Memento

Mushrooms won't help when it comes to Memento, the first film in the Sundance competition to go into wide release and my favorite among the sixteen dramas that vied for prizes. This mesmerizing mind-bender — it's really a mind fuck as well as a new classic among thrillers — won the screenwriting award for its British writer and director, Christopher Nolan, 29, who based the script on a short story by his brother, Jonathan. The movie features a tour-de-force performance from Australian actor Guy Pearce — he was the tight-assed cop in L.A. Confidential — as Leonard Shelby, a former insurance investigator who is out to find the man who killed his wife. Sound conventional? Think again. From the start — and cheers here to Wally Pfister's camerawork and Dody Dorn's editing — this jolting jigsaw puzzle of a movie grabs you and won't let go. The stunning opener involves a murder and a Polaroid of the body. Then Nolan runs everything backward. The photo slips back into the camera, a bullet is sucked back into a gun barrel, and Leonard starts living in reverse. Don't leave your seat for popcorn or a pee or you'll miss a crucial plot point.

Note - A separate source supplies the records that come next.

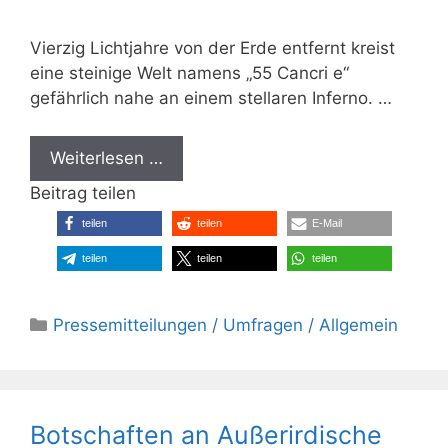
Vierzig Lichtjahre von der Erde entfernt kreist
eine steinige Welt namens „55 Cancri e“
gefährlich nahe an einem stellaren Inferno. …
Weiterlesen …
Beitrag teilen
teilen
teilen
E-Mail
teilen
teilen
teilen
Kategorien
Pressemitteilungen / Umfragen / Allgemein
Botschaften an Außerirdische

And pay no attention to what Leonard says. A head injury sustained while he was trying to protect his wife has left him with short-term memory loss. As he tells Burt (the sly, funny Mark Boone Junior), a clerk at the seedy L.A. motel where Leonard holes up, "I know who I am, I know all about myself. It's just, since my injury, I can't make new memories. Everything fades. If we talk for too long, I'll forget how we started. . . ."

To stay focused, the understandably paranoid Leonard takes pictures, writes notes to himself and even tattoos messages on his body, such as "John G. raped and murdered your wife." Strangers are a real hazard for this guy. The sexy bartender, Natalie (Matrix babe Carrie-Anne Moss is pure femme fatale), takes him to bed but screws more with his psyche. The snarky undercover cop, Teddy (Joe Pantoliano steals every scene he's in), offers help, but his motives seem suspect. And what's with those flashbacks in which Leonard denies the insurance claim of Sammy Jankis (Stephen Tobolowsky), whose memory loss now mirrors his own? Memento is a movie that demands we trust no one. In only his second film, after 1999's Following, Nolan stages scenes of dizzying suspense that resonate with raw emotion. His reverse action isn't a trick — it's a way to put us inside Leonard's head. Like the best filmmakers at Sundance 2001, Nolan leaps into the wild blue and dares us to leap with him. Go for it.